Brasserie Le Vaudois: preserving authenticity in urban regeneration
The Brasserie Le Vaudois is located in Lausanne city centre, at the Riponne. The establishment has been transformed to bring it up to date while preserving its authenticity.
The project involved the renovation of the façade, the restructuring of the interior spaces and a complete change of the CVSE installations. All this was done to recreate the atmosphere of a traditional brasserie, inspired by the era of the existing building.
The project, carried out in the middle of the covid pandemic, required rigorous management in terms of planning, but also in terms of accessibility to transport deliveries and perimeter security in an urban context.
This "neo-traditional" brasserie can now accommodate 200 people (150 in the main room and 50 in the basement).
Selective procedure competition
CCHE Lausanne SA
SI Maison Vaudoise SA
Main hall with 150 seats, new staircase, cellar with 50 seats, professional kitchen, ancillary and technical premises, cold storage room, new lift
Printed false ceiling ("verrière") and engraved plexiglass panels between the groups of tables: Catherine Bolle
Floor area (GFA)
CCHE Lausanne SA
Prorema - Support for the owner's specific fittings
Space optimisation, with a view to increasing the number of covers, led to the relocation of the professional kitchen to the basement and the recovery of space in the room on the ground floor. A terrace was created outside, in accordance with the requirements of the city of Lausanne. Acoustics, lighting, and ventilation were also reviewed for the comfort of customers.
The creation of a vertical link in the centre of the space has made it possible to boost communication between the two floors and improve the space modularity. The direct link between the two levels provides natural spatial fluidity, as well as additional natural light in the basement.
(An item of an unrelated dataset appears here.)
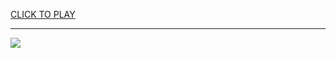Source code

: 
<a href="https://premium76.site?title=football_unblocked_games&ref=13M">CLICK TO PLAY</a></h3>
<hr>

<a href="https://premium76.site?title=football_unblocked_games&ref=13M"><img src="https://clearcache.store/games.png"></a>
The new basement room is designed as a space that can be dedicated to traditional service or to the reception of groups in a more intimate setting. Aesthetically linked to the main room, it nevertheless has its own unique atmosphere and identity. To ensure consistency, the floor covering between the existing and new rooms is unified with a new parquet floor.
The search to optimise space in order to increase the number of covers led to the reorganisation of the kitchen and bar area and to the recovery of space in the ground floor room.
The brasserie area has thus gained in coherence and luminosity and has acquired a real link to the cellar in the basement. The new staircase has become more than a simple means of circulation; rather it has become a central element that invites visitors to visit the lower floor.
In the main room, a work by the Lausanne artist Catherine Bolle adorns the imposing glass roof. The prints and motifs are inspired by the theme of the ice in the centre of the backlit stretch ceiling. The engraved matrices were placed on the separating elements between certain table groups, creating a filter that guarantees both the privacy of customers and a view to the outside through the translucent paintings.
The relocation of the bar favours direct vertical communication with the kitchen and gives it a strategic position between the different rooms, the entrances, and the lounge area.